CDC has determined that this novel influenza A (H1N1) virus is contagious and is spreading from human to human. Spread of this new H1N1 flu virus is thought to be happening in the same way that seasonal flu spreads. Flu viruses are spread mainly from person to person through coughing or sneezing. Sometimes people may become infected by touching contaminated objects or surfaces with flu viruses on them and then touching their eyes, nose, or mouth.
What can I do to protect myself from getting sick?
There is no vaccine available right now to protect against the novel influenza A (H1N1). There are everyday actions, however, that can help prevent the spread of germs that cause respiratory illnesses like H1N1 influenza. Take these everyday steps to protect your health and avoid spreading the flu:
Practice good hygiene.
Cover your nose and mouth with a tissue when you cough or sneeze. Throw the tissue in the trash after you use it.
Wash your hands often with soap and water, especially after you cough or sneeze. Alcohol-based hand cleaners are also effective if soap and water are not readily available. However, they must be more than 60 percent alcohol. Rub your hands with sanitizer vigorously until it is dried.

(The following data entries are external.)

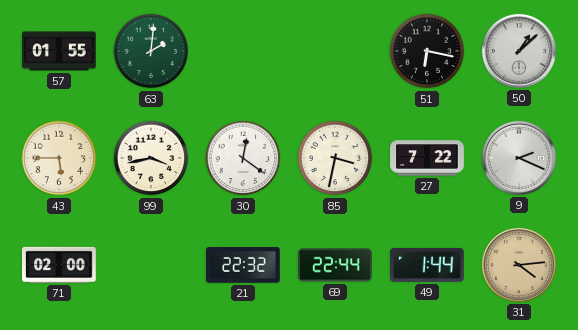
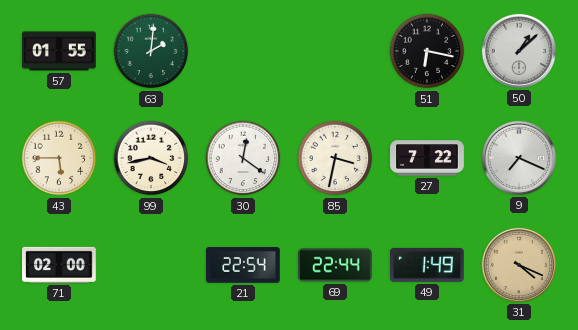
9: 2:19 -> 7:19
21: 22:32 -> 22:54
49: 1:44 -> 1:49
31: 4:14 -> 4:19
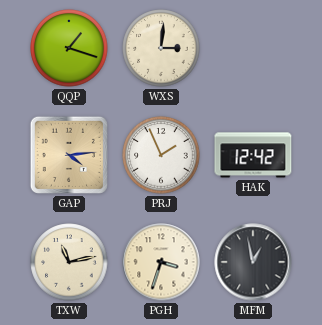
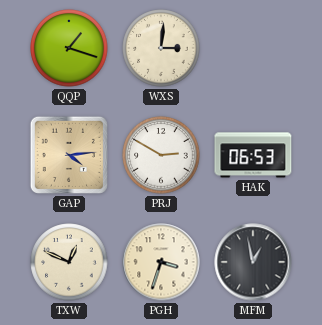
PRJ: 1:56 -> 2:50
HAK: 12:42 -> 06:53
TXW: 11:13 -> 12:49
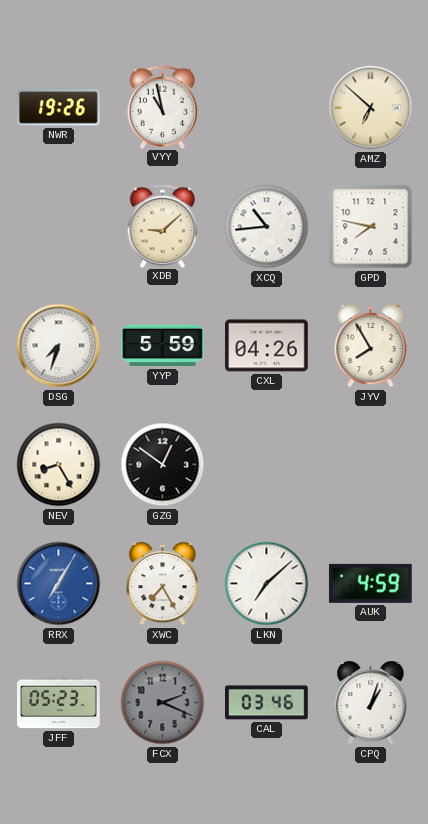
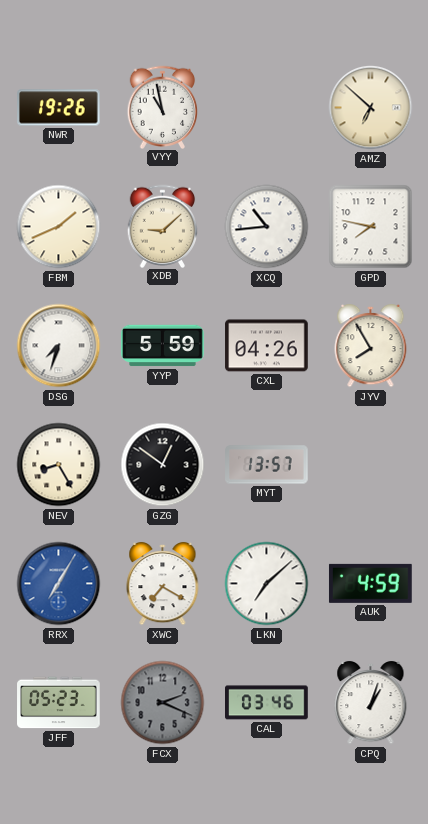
FBM: none -> 1:41
MYT: none -> 13:57
XWC: 7:25 -> 7:20
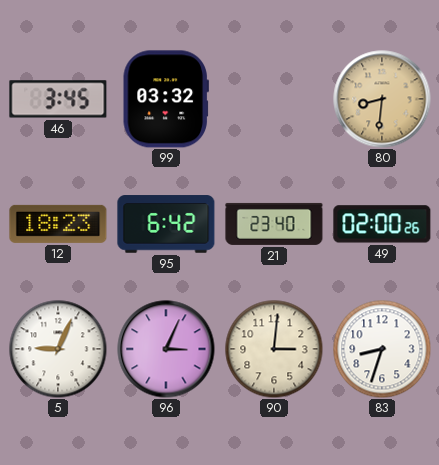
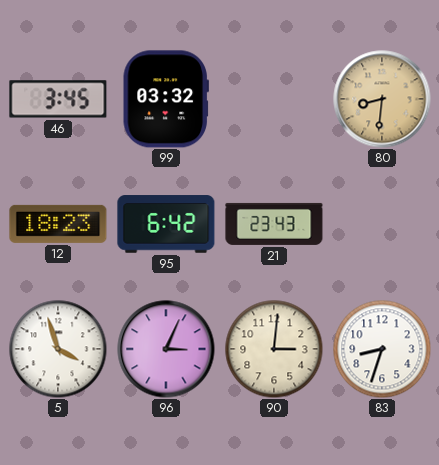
21: 23:40 -> 23:43
49: 02:00 -> none
5: 9:04 -> 3:57
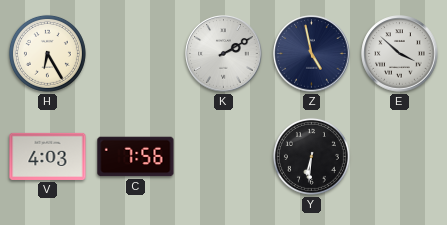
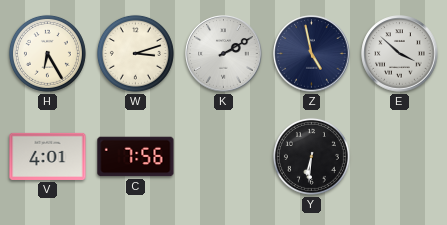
W: none -> 3:12
V: 4:03 -> 4:01
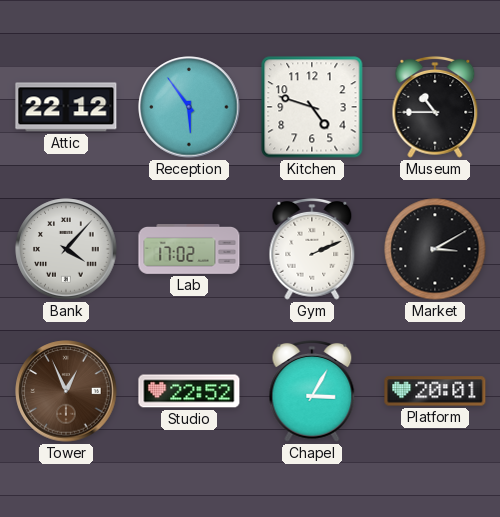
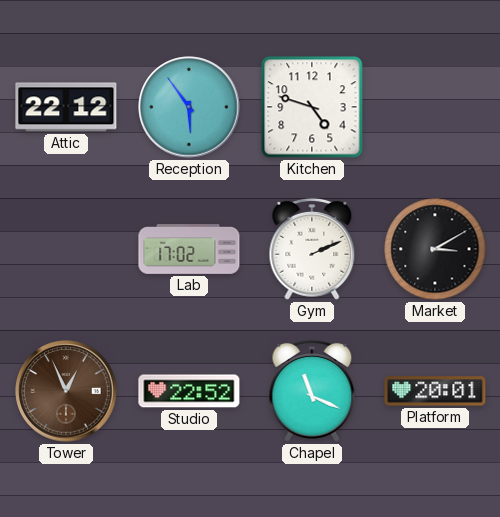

Washing hands vigorously for 15-20 seconds is essential, especially after the following activities:
Before preparing or eating food
After going to the bathroom or assisting someone with personal needs
Before and after tending to someone who is sick
After blowing your nose, coughing, or sneezing
After handling an animal or animal waste
After handling garbage
Before and after treating a cut or wound
Avoid touching your eyes, nose or mouth. Germs spread this way.
Try to avoid close contact with infected people or people who exhibit signs of illness.
If you or a family member gets sick with influenza, CDC recommends staying home from work or school and limiting contact with others to keep from infecting them.
Try not to touch potentially contaminated surfaces.
Influenza viruses can persist on both nonporous and porous environmental surfaces for hours to days depending on a variety of human and environmental factors. The secondary spread of infectious virus from environmental reservoirs to susceptible persons is accomplished primarily via hand transfer (i.e., hand contact with contaminated surfaces and then touching mucous membranes of the eyes, nose, and mouth).
Proper hand washing or hand hygiene, coupled with respiratory hygiene and cough etiquette is the principal means of interrupting this transfer. Routine cleaning and disinfection strategies used during influenza seasons could be applied to the environmental management of the current influenza outbreak.
Employees who work in healthcare or laboratory settings may require additional precautions. Specific guidance for clinicians and public health professionals can be found at www.cdc.gov/h1n1flu/guidance/index.htm
Antiviral Prophylaxis and Treatment
Guidelines for the use of antiviral medication for the treatment and prophylaxis of H1N1 are available on the CDC Web site. These guidelines are updated as we learn more about this new virus, so be sure to check for the most current guidelines.
Occupational health professionals are available on a consultative basis to assess agency risk and provide recommendations.
FOH health unit staff and EAP counselors are available to answer individual employee questions and concerns.
Please note:FOH health centers do NOT stock any antiviral medications and are NOT equipped to diagnose or treat H1N1 flu or seasonal influenza. Nurses are not licensed to dispense these medications. Employees with signs or symptoms of influenza will be referred to their health care provider for evaluation and treatment.